Во второй половине 40-х годов Швейцария стояла на пороге коренных исторических перемен. Новое время породило новую поэзию. В 40-е годы начинается литературная деятельность Готфрида Келлера (1819—1890). На формирование Келлера-поэта большое влияние оказывает рост демократического движения в Германии предмартовского десятилетия и в самой Швейцарии, куда эмигрировали многие немецкие политические поэты (в Цюрихе жили Гервег, Фрейлиграт, В. Шульц и др.). Выступления политических поэтов находят живой отклик у молодого Келлера. «Стихи живого человека» Г. Гервега он воспринимает как «трубный зов». Не без влияния Гервега он и свое поэтическое призвание рассматривает как служение общественным целям. Позднее (в 1854 г.) Келлер ясно выразит свою мысль о месте поэта: «Кто гордо мнит себя стоящим над партиями большей частью оказывается где-то далеко ниже их. И поэтому не доверяй тому, кто не занимает ясной позиции».
В стихотворении «В горах» (1843) он обнаруживает достаточную социальную зоркость, чтобы видеть, что «плодоносные земли возделываются мозолистыми руками только для бездельников». Это стихотворение приобретает особый смысл в перспективе развития всей швейцарской лирики со времен Геснера: только теперь происходит полный разрыв с традицией сентиментальной идиллии. Стихотворение Келлера «Прядильщица» (1844) перекликается с многочисленными стихотворениями о силезских ткачах. Поэт воспевает и борьбу поляков за независимость («Польская песня», 1844). Тема Французской революции органически входит, как и у немецких поэтов, в политическую лирику Келлера («Ça ira», 1845). Правда, боевые призывы его выражаются в столь же отвлеченных образах, как и у Гервега.
В 1847 г. в Швейцарии разгорелась гражданская война. В ноябре 1847 г. Ф. Энгельс приветствовал коренной поворот в судьбах страны. Победа демократии в Швейцарии положила начало революции в Европе. «В горах раздался первый гром», – писал Фрейлиграт.

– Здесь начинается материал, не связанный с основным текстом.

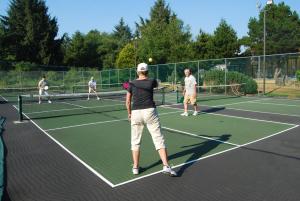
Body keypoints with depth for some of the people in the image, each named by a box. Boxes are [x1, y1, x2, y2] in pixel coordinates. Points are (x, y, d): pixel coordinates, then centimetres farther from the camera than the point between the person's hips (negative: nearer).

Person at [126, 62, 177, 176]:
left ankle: (135, 168, 19)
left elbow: (128, 101, 6)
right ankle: (166, 166, -4)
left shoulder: (132, 84, 4)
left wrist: (129, 113, 21)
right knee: (158, 139, 1)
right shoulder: (151, 81, 2)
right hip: (149, 111, -1)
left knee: (135, 141, 14)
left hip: (136, 113, 2)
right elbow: (156, 85, 28)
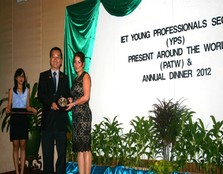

Келлер с воодушевлением воспринял весть о начале революционных боев в Париже, Вене, Берлине. Революционные 1848—1849 гг. он провел в Германии – в Гейдельберге. В теоретическом плане важную роль для него сыграла материалистическая философия Фейербаха, лекции которого о сущности религии он слушал в Гейдельберге. Борьбу немецких революционеров он рассматривал как часть общего европейского движения. Баденскому восстанию он посвятил стихотворение «Лодочница на Неккаре» (1849) – поэтический рассказ о героической девушке, которая перевозит через реку отряд отступающих участников восстания, преследуемых солдатами королевских войск.